Escalating the dose of radiation may not lead to increased survival for patients with localized and locally advanced prostate cancer (PCa), a new study finds.
“In the field of radiation oncology, we often assume that the highest dose that the body can tolerate will be most effective at killing cancer,” lead researcher Robert Den, MD, associate professor of radiation oncology, cancer biology, and urology at Thomas Jefferson University in Philadelphia, stated in a press release. “Our results argue that this may not be the case, at least not with lower-risk prostate cancer patients.”
Dr Den and colleagues analyzed data from 12 randomized controlled trials of external beam radiation therapy (EBRT) published after 1990. The studies included a total of 6,884 men (aged 67-75) with non-metastatic prostate cancer (PCa). Of these, 5,506 men were treated in trials of conventionally fractionated EBRT (CFRT) dose escalation and 1,828 men in trials of CFRT versus hypofractionated EBRT (HFRT). EBRT reached a dose of 180-200 Gy, assuming an α/β of 1.5.
The researchers looked at biochemical failure, as reflected by a rising PSA (using the Phoenix or ASTRO definitions) as well as overall survival, distant metastasis, and cancer-specific mortality.

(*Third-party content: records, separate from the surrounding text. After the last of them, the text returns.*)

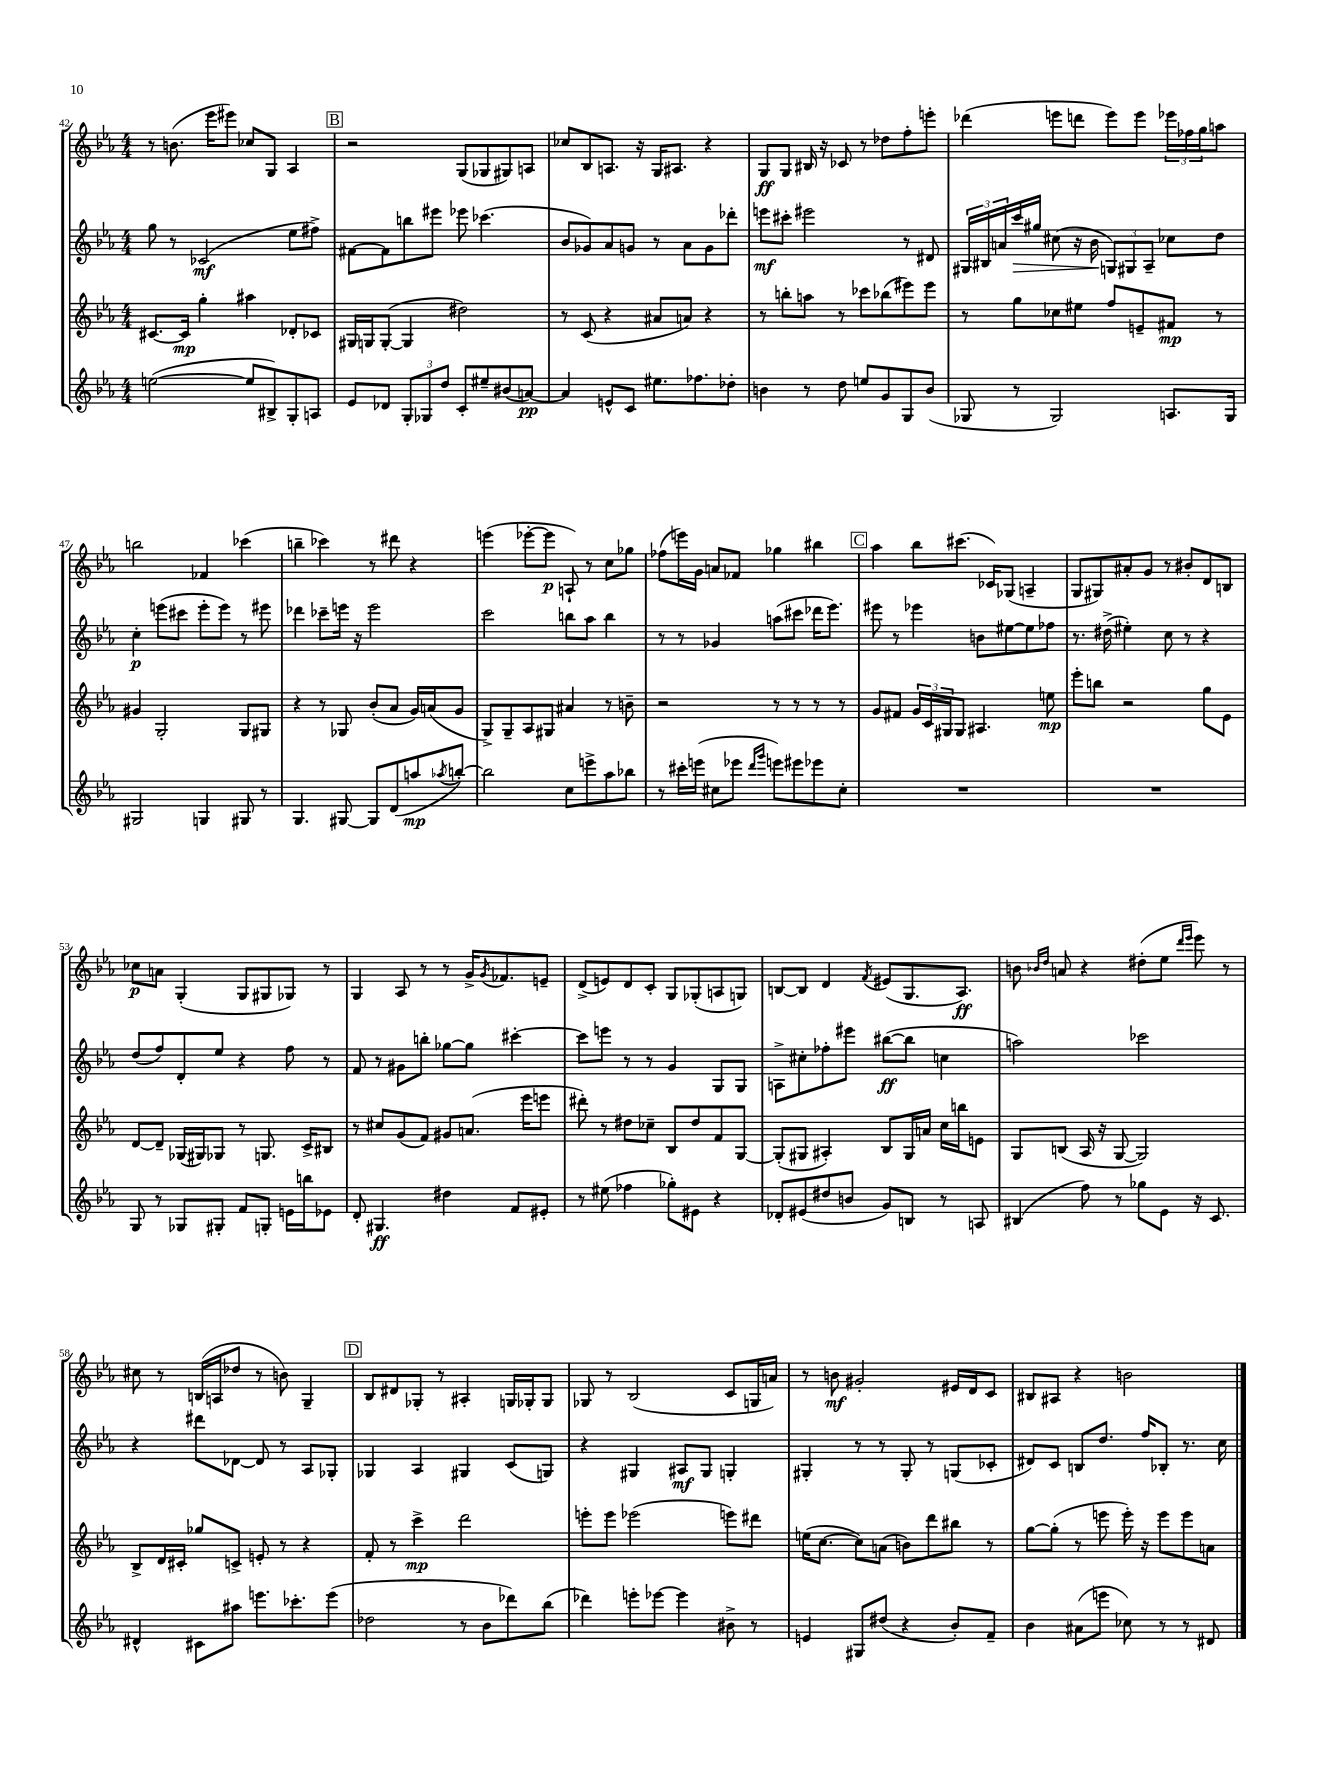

**kern	**dynam	**kern	**dynam	**kern	**dynam	**kern	**dynam
*part4	*part4	*part3	*part3	*part2	*part2	*part1	*part1
*staff4	*staff4	*staff3	*staff3	*staff2	*staff2	*staff1	*staff1
*clefG2	*	*clefG2	*	*clefG2	*	*clefG2	*
*k[b-e-a-]	*	*k[b-e-a-]	*	*k[b-e-a-]	*	*k[b-e-a-]	*
*M4/4	*	*M4/4	*	*M4/4	*	*M4/4	*
=42	=42	=42	=42	=42	=42	=42	=42
([2een\	.	[8.c#X/L	.	8gg\	.	8r	.
.	.	.	.	8r	.	(8.bn\	.
.	.	16c#/Jk]	mp	.	.	.	.
.	.	4gg'\	.	(2c-X/	mf	.	.
.	.	.	.	.	.	16eee-\KL	.
.	.	.	.	.	.	8eee#X\J)	.
8ee/L]	.	4aa#X\	.	.	.	8cc-X/L	.
8B#X^/)	.	.	.	.	.	8G/J	.
8G'/	.	8d-X'/L	.	8ee-\L	.	4A-/	.
8An/J	.	8c-X/J	.	8ff#X^\J)	.	.	.
!!LO:REH:place=s1:t=B
=43	=43	=43	=43	=43	=43	=43	=43
8e-/L	.	16G#X/LL	.	[8f#X\L	.	2r	.
.	.	16Gn/J	.	.	.	.	.
8d-X/J	.	([8G'/J	.	8f#\]	.	.	.
12G'/L	.	4G/]	.	8bbn\	.	.	.
12G-X/	.	.	.	.	.	.	.
.	.	.	.	8eee#X\J	.	.	.
12dd/J	.	.	.	.	.	.	.
8c'/L	.	2dd#X\)	.	8eee-X\	.	(8G/L	.
8ee#X~/	.	.	.	(4.ccc-X\	.	8G-X/	.
(8b#X/	.	.	.	.	.	8G#X/)	.
[8an/J)	pp	.	.	.	.	8An/J	.
=44	=44	=44	=44	=44	=44	=44	=44
4a/]	.	8r	.	8b-/L	.	8cc-X/L	.
.	.	(8c/	.	8g-X/)	.	8B-/	.
8en^^/L	.	4r	.	8a-/	.	8.An/J	.
8c/J	.	.	.	8gn/J	.	.	.
.	.	.	.	.	.	16r	.
8.ee#X\L	.	8a#X/L	.	8r	.	16G/KL	.
.	.	.	.	.	.	8.A#X/J	.
.	.	8an/J)	.	8a-\L	.	.	.
8.ff-X\	.	.	.	.	.	.	.
.	.	4r	.	8g\	.	4r	.
8dd-X'\J	.	.	.	8ddd-X'\J	.	.	.
=45	=45	=45	=45	=45	=45	=45	=45
4bn\	.	8r	.	8eeen\L	mf	8G/L	ff
.	.	8bbn'\L	.	8ccc#X'\J	.	8G/J	.
8r	.	8aan\J	.	2eee#X\	.	16B#X/	.
.	.	.	.	.	.	16r	.
8dd\	.	8r	.	.	.	8c-X/	.
8een/L	.	8ccc-X\L	.	.	.	8r	.
8g/	.	(8bb-X\	.	.	.	8dd-X\L	.
8G/	.	8eee#X\)	.	8r	.	8ff'\	.
(8b/J	.	8eee#\J	.	8d#X/	.	8eeen'\J	.
=46	=46	=46	=46	=46	=46	=46	=46
8G-X/	.	8r	.	24G#X/LL	.	(4ddd-X\	.
.	.	.	.	24B#X/	.	.	.
.	.	.	.	24an/	.	.	.
!	!	!	!	!	!LO:HP:b	!	!
8r	.	8gg\L	.	16ccc/	>	.	.
.	.	.	.	16gg#X/JJ	.	.	.
2G-/)	.	8cc-X\	.	(8cc#X\	.	8eeen\L	.
.	.	8ee#X\J	.	16r	.	8dddn\J	.
.	.	.	.	16b-\	.	.	.
.	.	8ff/L	.	12Gn/L)	]	8eee\L)	.
.	.	.	.	12G#X/	.	.	.
.	.	8en~/	.	.	.	8eee\J	.
.	.	.	.	12A-~/J	.	.	.
8.An/L	.	8f#X/J	mp	8cc-X\L	.	24eee-X\LL	.
.	.	.	.	.	.	24ff-X\	.
.	.	.	.	.	.	24gg\J	.
.	.	8r	.	8dd\J	.	8aan\J	.
16G-/Jk	.	.	.	.	.	.	.
!!LO:LB:g=z
=47	=47	=47	=47	=47	=47	=47	=47
2G#X/	.	4g#X/	.	4cc'\	p	2bbn\	.
.	.	2G'/	.	(8eeen\L	.	.	.
.	.	.	.	8ccc#X\J	.	.	.
4Gn/	.	.	.	8eee'\L	.	4f-X/	.
.	.	.	.	8eee\J)	.	.	.
8G#X/	.	8G/L	.	8r	.	(4ccc-X\	.
8r	.	8G#X/J	.	8eee#X\	.	.	.
=48	=48	=48	=48	=48	=48	=48	=48
4.G/	.	4r	.	4ddd-X\	.	4bbn~\	.
.	.	8r	.	8ccc-X~\L	.	4ccc-X\)	.
[8G#X/	.	8G-X/	.	16eeen\Jk	.	.	.
.	.	.	.	16r	.	.	.
8G#/L]	.	(8b-'/L	.	2eee\	.	8r	.
(8d/	.	8a-/J	.	.	.	8ddd#X\	.
8aan/	mp	16g/LL)	.	.	.	4r	.
.	.	(16an/J	.	.	.	.	.
8qaa-X/	.	.	.	.	.	.	.
[8bbn'/J)	.	8g/J	.	.	.	.	.
=49	=49	=49	=49	=49	=49	=49	=49
2bb\]	.	8G^/L)	.	2ccc\	.	(4eeen\	.
.	.	8G~/	.	.	.	.	.
.	.	8A-/	.	.	.	[8eee-X'\L	.
.	.	8G#X/J	.	.	.	8eee-\J]	p
8cc\L	.	4a#X/	.	8bbn\L	.	8An`/)	.
8eeen^\	.	.	.	8aa-\J	.	8r	.
8aa-\	.	8r	.	4bb\	.	8cc\L	.
8bb-X\J	.	8bn~\	.	.	.	8gg-X\J	.
=50	=50	=50	=50	=50	=50	=50	=50
8r	.	2r	.	8r	.	(8ff-X\L	.
16ccc#X'\LL	.	.	.	8r	.	16eeen\L)	.
(16eeen\JJ	.	.	.	.	.	16g\JJ	.
8cc#X\L	.	.	.	4g-X/	.	8an/L	.
8eee-X\J	.	.	.	.	.	8f-X/J	.
16qqddd/LL	.	.	.	.	.	.	.
16qqggg/JJ	.	.	.	.	.	.	.
8eeen\L)	.	8r	.	(8aan\L	.	4gg-X\	.
8eee#X\	.	8r	.	8ccc#X\J	.	.	.
8eee-X\	.	8r	.	16ddd-X\KL	.	4bb#X\	.
.	.	.	.	8.eee-\J)	.	.	.
8cc#'\J	.	8r	.	.	.	.	.
!!LO:REH:place=s1:t=C
=51	=51	=51	=51	=51	=51	=51	=51
1r	.	8g/L	.	8eee#X\	.	4aa-\	.
.	.	8f#X/J	.	8r	.	.	.
.	.	24g/LL	.	4eee-X\	.	8bb-\L	.
.	.	24c/	.	.	.	.	.
.	.	24G#X/J	.	.	.	.	.
.	.	8G#/J	.	.	.	(8.ccc#X\J	.
.	.	4.A#X/	.	8bn\L	.	.	.
.	.	.	.	.	.	16c-X/KL)	.
.	.	.	.	[8ee#X\	.	(8G-X/J	.
.	.	.	.	8ee#\]	.	4An~/	.
.	.	8een\	mp	8ff-X\J	.	.	.
=52	=52	=52	=52	=52	=52	=52	=52
1r	.	8eee-'\L	.	8.r	.	8G/L	.
.	.	8bbn\J	.	.	.	8G#X/)	.
.	.	.	.	(16dd#X^\	.	.	.
.	.	2r	.	4ee#X'\)	.	8a#X'/	.
.	.	.	.	.	.	8g/J	.
.	.	.	.	8cc\	.	8r	.
.	.	.	.	8r	.	8b#X'/L	.
.	.	8gg\L	.	4r	.	8d/	.
.	.	8e-\J	.	.	.	8Bn/J	.
!!LO:LB:g=z
=53	=53	=53	=53	=53	=53	=53	=53
8G/	.	[8d/L	.	(8dd/L	.	8cc-X\L	p
8r	.	8d~/J]	.	8ff/)	.	8an\J	.
8G-X/L	.	(16G-X/LL	.	8d'/	.	(4G'/	.
.	.	16G#X/J)	.	.	.	.	.
8G#X'/J	.	8G-X/J	.	8ee-/J	.	.	.
8f/L	.	8r	.	4r	.	8G/L	.
8Gn'/J	.	8.Gn/	.	.	.	8G#X/	.
16en\LL	.	.	.	8ff\	.	8G-X/J)	.
16bbn\J	.	16c^/KL	.	.	.	.	.
8e-X\J	.	8B#X/J	.	8r	.	8r	.
=54	=54	=54	=54	=54	=54	=54	=54
8d'/	.	8r	.	8f/	.	4G/	.
4.G#X/	ff	8cc#X/L	.	8r	.	.	.
.	.	(8g/	.	8g#X\L	.	8A-/	.
.	.	8f/J)	.	8bbn'\J	.	8r	.
4dd#X\	.	8g#X/L	.	[8gg-X\L	.	8r	.
.	.	(8.an/J	.	8gg-\J]	.	16g^/KL	.
.	.	.	.	.	.	8qg/	.
.	.	.	.	.	.	8.f-X/	.
8f/L	.	.	.	[4ccc#X'\	.	.	.
.	.	16eee-\KL	.	.	.	.	.
8e#X'/J	.	8eeen\J	.	.	.	8en~/J	.
=55	=55	=55	=55	=55	=55	=55	=55
8r	.	8ddd#X'\)	.	8ccc#\L]	.	(8d^/L	.
(8ee#X\	.	8r	.	8eeen\J	.	8en/)	.
4ff-X\	.	8dd#X\L	.	8r	.	8d/	.
.	.	8cc-X~\J	.	8r	.	8c'/J	.
8gg-X'\L)	.	8B-/L	.	4g/	.	8G/L	.
8e#X\J	.	8dd#/	.	.	.	(8G-X'/	.
4r	.	8f/	.	8G/L	.	8An/	.
.	.	[8G/J	.	8G/J	.	8Gn/J)	.
=56	=56	=56	=56	=56	=56	=56	=56
8d-X'/L	.	(8G'/L]	.	8An^\L	.	[8Bn/L	.
(8e#X/	.	8G#X/J	.	8cc#X'\	.	8B/J]	.
8dd#X/	.	4A#X'/)	.	8ff-X'\	.	4d/	.
8bn/J	.	.	.	8eee#X\J	.	.	.
.	.	.	.	.	.	8qf/	.
8g/L)	.	8B-/L	.	([8bb#X\L	ff	(8e#X/L	.
8Bn/J	.	16G#/L	.	8bb#\J]	.	8.G/	.
.	.	16an/JJ	.	.	.	.	.
8r	.	16cc\LL	.	4ccn\	.	.	.
.	.	16bbn\J	.	.	.	8.A-/J)	ff
8An/	.	8en\J	.	.	.	.	.
=57	=57	=57	=57	=57	=57	=57	=57
(4B#X/	.	8G/L	.	2aan\)	.	8bn\	.
.	.	.	.	.	.	16qqb-X/LL	.
.	.	.	.	.	.	16qqdd/JJ	.
.	.	(8Bn/J	.	.	.	8an/	.
8ff\)	.	16A-/	.	.	.	4r	.
.	.	16r	.	.	.	.	.
8r	.	[8G/	.	.	.	.	.
8gg-X\L	.	2G/])	.	2ccc-X\	.	(8dd#X'\L	.
8e-\J	.	.	.	.	.	8ee-\J	.
.	.	.	.	.	.	16qqddd/LL	.
.	.	.	.	.	.	16qqeee-/JJ	.
16r	.	.	.	.	.	8eee-\)	.
8.c/	.	.	.	.	.	.	.
.	.	.	.	.	.	8r	.
!!LO:LB:g=z
=58	=58	=58	=58	=58	=58	=58	=58
4d#X^^/	.	8B-^/L	.	4r	.	8cc#X\	.
.	.	16d/L	.	.	.	8r	.
.	.	16c#X'/JJ	.	.	.	.	.
8c#X\L	.	8gg-X/L	.	8ddd#X\L	.	(16Bn/LL	.
.	.	.	.	.	.	16An/J	.
8aa#X\J	.	8cn^/J	.	[8d-X\J	.	8dd-X/J	.
8.eeen\L	.	8en'/	.	8d-/]	.	8r	.
.	.	8r	.	8r	.	8bn\)	.
8.ccc-X'\	.	.	.	.	.	.	.
.	.	4r	.	8A-/L	.	4G~/	.
(8eee\J	.	.	.	8G-X'/J	.	.	.
!!LO:REH:place=s1:t=D
=59	=59	=59	=59	=59	=59	=59	=59
2dd-X\	.	8f'/	.	4G-X/	.	8B-/L	.
.	.	8r	.	.	.	8d#X/	.
.	.	4ccc^\	mp	4A-/	.	8G-X'/J	.
.	.	.	.	.	.	8r	.
8r	.	2ddd\	.	4G#X/	.	4A#X'/	.
8b-\L	.	.	.	.	.	.	.
8ddd-X\)	.	.	.	(8c/L	.	16Gn/LL	.
.	.	.	.	.	.	16G-X'/J	.
(8bb-\J	.	.	.	8Gn/J)	.	8G-/J	.
=60	=60	=60	=60	=60	=60	=60	=60
4ddd-X\)	.	8eeen'\L	.	4r	.	8G-X/	.
.	.	8eee\J	.	.	.	8r	.
8eeen'\L	.	(2eee-X\	.	4G#X/	.	(2B-/	.
[8eee-X\J	.	.	.	.	.	.	.
4eee-\]	.	.	.	8A#X/L	mf	.	.
.	.	.	.	8G#/J	.	.	.
8b#X^\	.	8eeen\L)	.	4Gn'/	.	8c/L	.
8r	.	8ddd#X\J	.	.	.	16Gn/L	.
.	.	.	.	.	.	16an/JJ)	.
=61	=61	=61	=61	=61	=61	=61	=61
4en/	.	(16een\KL	.	4G#X'/	.	8r	.
.	.	[8.cc\J	.	.	.	.	.
.	.	.	.	.	.	8bn\	mf
8G#X/L	.	8cc\L])	.	8r	.	2g#X'/	.
(8dd#X/J	.	(8an\J	.	8r	.	.	.
4r	.	8bn\L)	.	8G#'/	.	.	.
.	.	8ddd\	.	8r	.	.	.
8b-'/L)	.	8bb#X\J	.	(8Gn/L	.	16e#X/LL	.
.	.	.	.	.	.	16d/J	.
8f~/J	.	8r	.	8c-X'/J	.	8c/J	.
=62	=62	=62	=62	=62	=62	=62	=62
4b-\	.	[8gg\L	.	8d#X/L)	.	8B#X/L	.
.	.	(8gg'\J]	.	8c/J	.	8A#X/J	.
(8a#X\L	.	8r	.	8Bn/L	.	4r	.
8eeen\J	.	8eeen\	.	8.dd/J	.	.	.
8cc-X\)	.	16eee'\)	.	.	.	2bn\	.
.	.	16r	.	16ff/KL	.	.	.
8r	.	8eee\L	.	8B-X'/J	.	.	.
8r	.	8eee\	.	8.r	.	.	.
8d#X/	.	8an\J	.	.	.	.	.
.	.	.	.	16cc\	.	.	.
==	==	==	==	==	==	==	==
*-	*-	*-	*-	*-	*-	*-	*-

Mixed effects regression models using weighting revealed that increasing the biologically equivalent dose of EBRT correlated with greater freedom from biochemical failure. Absolute rates at 10 years were 9.6% and 7.2% for patients with low-risk and intermediate-risk PCa, respectively, according to results published online ahead of print in the American Journal of Clinical Oncology. But there were no meaningful improvements in survival, metastasis, or cancer-specific mortality.
Reliance on the PSA test as a marker for patient outcomes may not as useful as many believe, at least for EBRT, Dr Den and colleagues concluded. They suggested future studies include other biomarkers and use imaging to help distinguish cancerous from benign tissue.
With regard to toxicities, radiation dose escalation correlated with a 1.5% increase in late gastrointestinal toxicities in patients treated with 3-dimensional conformal radiotherapy. Men treated with intensity-modulated radiotherapy had significantly fewer late toxicities.
In a discussion of study limitations, the investigators acknowledged that they could not perform a pooled analysis. They also lacked information on patient cancer characteristics, comorbidities, salvage therapies, androgen deprivation usage, and race, which may influence results.